__RECORDS FOR THE TASK__:
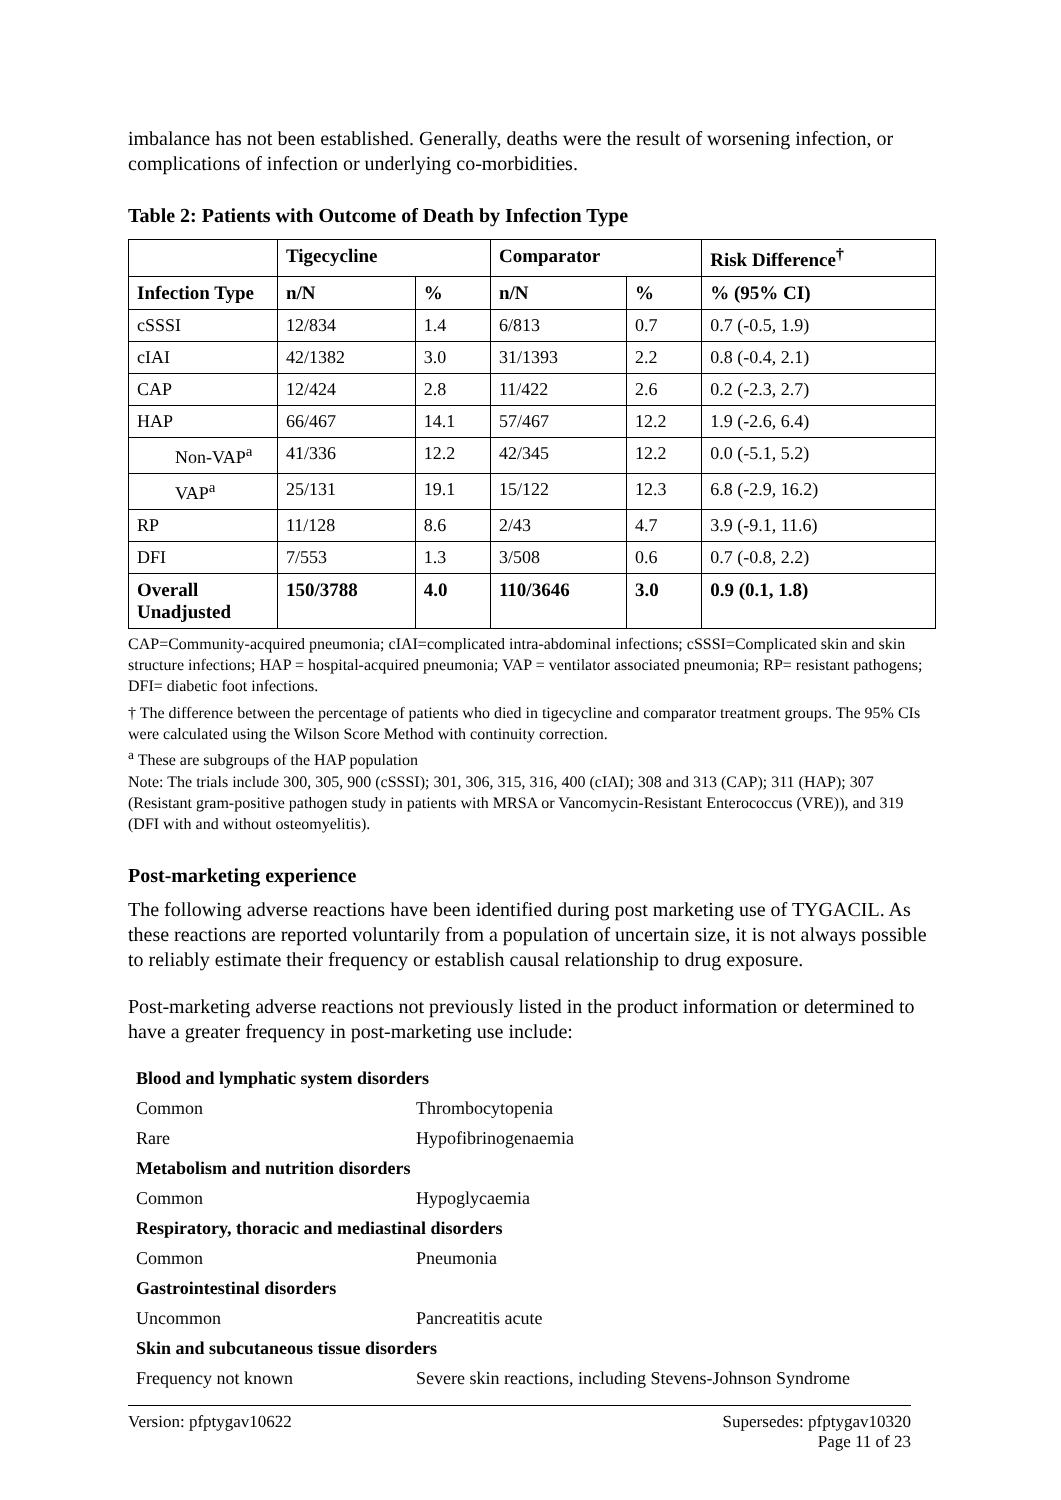imbalance has not been established. Generally, deaths were the result of worsening infection, or complications of infection or underlying co-morbidities.
Table 2: Patients with Outcome of Death by Infection Type
| | Tigecycline | | Comparator | | Risk Difference<sup>†</sup> |
| --- | --- | --- | --- | --- | --- |
| Infection Type | n/N | % | n/N | % | % (95% CI) |
| cSSSI | 12/834 | 1.4 | 6/813 | 0.7 | 0.7 (-0.5, 1.9) |
| cIAI | 42/1382 | 3.0 | 31/1393 | 2.2 | 0.8 (-0.4, 2.1) |
| CAP | 12/424 | 2.8 | 11/422 | 2.6 | 0.2 (-2.3, 2.7) |
| HAP | 66/467 | 14.1 | 57/467 | 12.2 | 1.9 (-2.6, 6.4) |
| Non-VAP<sup>a</sup> | 41/336 | 12.2 | 42/345 | 12.2 | 0.0 (-5.1, 5.2) |
| VAP<sup>a</sup> | 25/131 | 19.1 | 15/122 | 12.3 | 6.8 (-2.9, 16.2) |
| RP | 11/128 | 8.6 | 2/43 | 4.7 | 3.9 (-9.1, 11.6) |
| DFI | 7/553 | 1.3 | 3/508 | 0.6 | 0.7 (-0.8, 2.2) |
| Overall Unadjusted | 150/3788 | 4.0 | 110/3646 | 3.0 | 0.9 (0.1, 1.8) |
CAP=Community-acquired pneumonia; cIAI=complicated intra-abdominal infections; cSSSI=Complicated skin and skin structure infections; HAP = hospital-acquired pneumonia; VAP = ventilator associated pneumonia; RP= resistant pathogens; DFI= diabetic foot infections.
† The difference between the percentage of patients who died in tigecycline and comparator treatment groups. The 95% CIs were calculated using the Wilson Score Method with continuity correction.
<sup>a</sup> These are subgroups of the HAP population
Note: The trials include 300, 305, 900 (cSSSI); 301, 306, 315, 316, 400 (cIAI); 308 and 313 (CAP); 311 (HAP); 307 (Resistant gram-positive pathogen study in patients with MRSA or Vancomycin-Resistant Enterococcus (VRE)), and 319 (DFI with and without osteomyelitis).
Post-marketing experience
The following adverse reactions have been identified during post marketing use of TYGACIL. As these reactions are reported voluntarily from a population of uncertain size, it is not always possible to reliably estimate their frequency or establish causal relationship to drug exposure.
Post-marketing adverse reactions not previously listed in the product information or determined to have a greater frequency in post-marketing use include:
| Blood and lymphatic system disorders | |
| Common | Thrombocytopenia |
| Rare | Hypofibrinogenaemia |
| Metabolism and nutrition disorders | |
| Common | Hypoglycaemia |
| Respiratory, thoracic and mediastinal disorders | |
| Common | Pneumonia |
| Gastrointestinal disorders | |
| Uncommon | Pancreatitis acute |
| Skin and subcutaneous tissue disorders | |
| Frequency not known | Severe skin reactions, including Stevens-Johnson Syndrome |
Version: pfptygav10622 Supersedes: pfptygav10320
Page 11 of 23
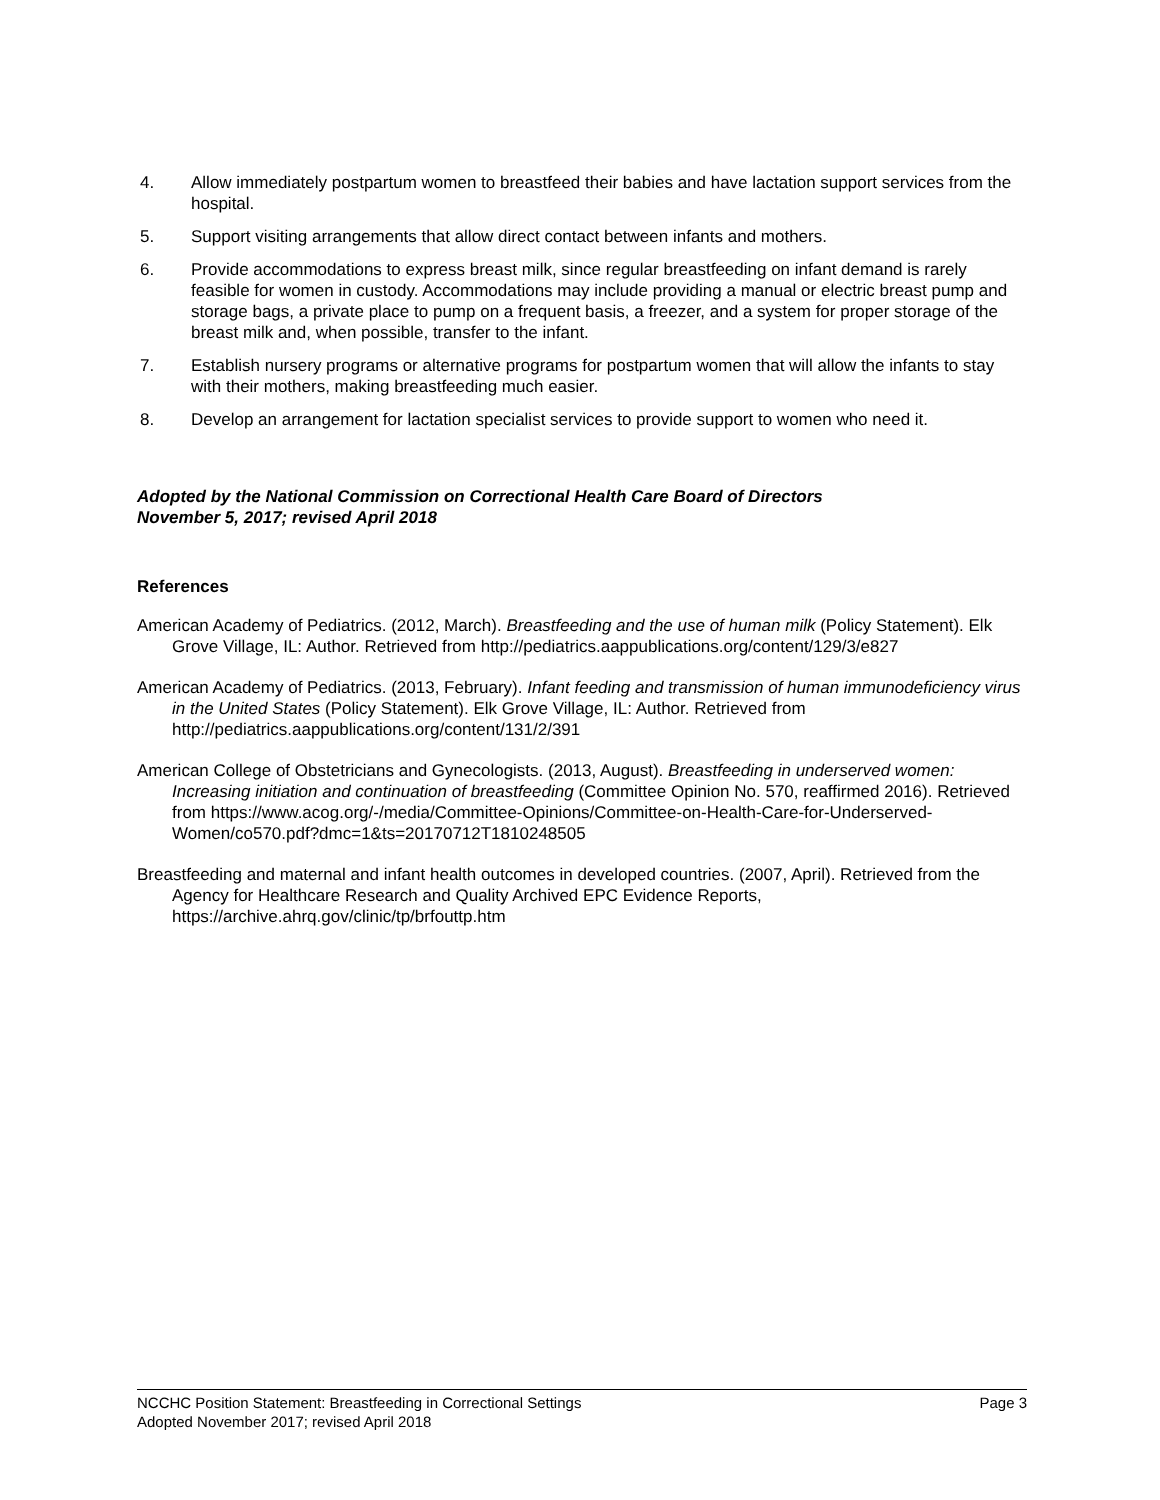4. Allow immediately postpartum women to breastfeed their babies and have lactation support services from the hospital.
5. Support visiting arrangements that allow direct contact between infants and mothers.
6. Provide accommodations to express breast milk, since regular breastfeeding on infant demand is rarely feasible for women in custody. Accommodations may include providing a manual or electric breast pump and storage bags, a private place to pump on a frequent basis, a freezer, and a system for proper storage of the breast milk and, when possible, transfer to the infant.
7. Establish nursery programs or alternative programs for postpartum women that will allow the infants to stay with their mothers, making breastfeeding much easier.
8. Develop an arrangement for lactation specialist services to provide support to women who need it.
Adopted by the National Commission on Correctional Health Care Board of Directors
November 5, 2017; revised April 2018
References
American Academy of Pediatrics. (2012, March). Breastfeeding and the use of human milk (Policy Statement). Elk Grove Village, IL: Author. Retrieved from http://pediatrics.aappublications.org/content/129/3/e827
American Academy of Pediatrics. (2013, February). Infant feeding and transmission of human immunodeficiency virus in the United States (Policy Statement). Elk Grove Village, IL: Author. Retrieved from http://pediatrics.aappublications.org/content/131/2/391
American College of Obstetricians and Gynecologists. (2013, August). Breastfeeding in underserved women: Increasing initiation and continuation of breastfeeding (Committee Opinion No. 570, reaffirmed 2016). Retrieved from https://www.acog.org/-/media/Committee-Opinions/Committee-on-Health-Care-for-Underserved-Women/co570.pdf?dmc=1&ts=20170712T1810248505
Breastfeeding and maternal and infant health outcomes in developed countries. (2007, April). Retrieved from the Agency for Healthcare Research and Quality Archived EPC Evidence Reports, https://archive.ahrq.gov/clinic/tp/brfouttp.htm
NCCHC Position Statement: Breastfeeding in Correctional Settings Page 3
Adopted November 2017; revised April 2018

__EXERCISE GOAL__:
The span to print begins at the line containing "American College of" and ends at the final line of the entries; print it exactly and print nothing else.

__SOLUTION TO THIS PROBLEM__:
American College of Obstetricians and Gynecologists. (2013, August). Breastfeeding in underserved women: Increasing initiation and continuation of breastfeeding (Committee Opinion No. 570, reaffirmed 2016). Retrieved from https://www.acog.org/-/media/Committee-Opinions/Committee-on-Health-Care-for-Underserved-Women/co570.pdf?dmc=1&ts=20170712T1810248505
Breastfeeding and maternal and infant health outcomes in developed countries. (2007, April). Retrieved from the Agency for Healthcare Research and Quality Archived EPC Evidence Reports, https://archive.ahrq.gov/clinic/tp/brfouttp.htm
NCCHC Position Statement: Breastfeeding in Correctional Settings Page 3
Adopted November 2017; revised April 2018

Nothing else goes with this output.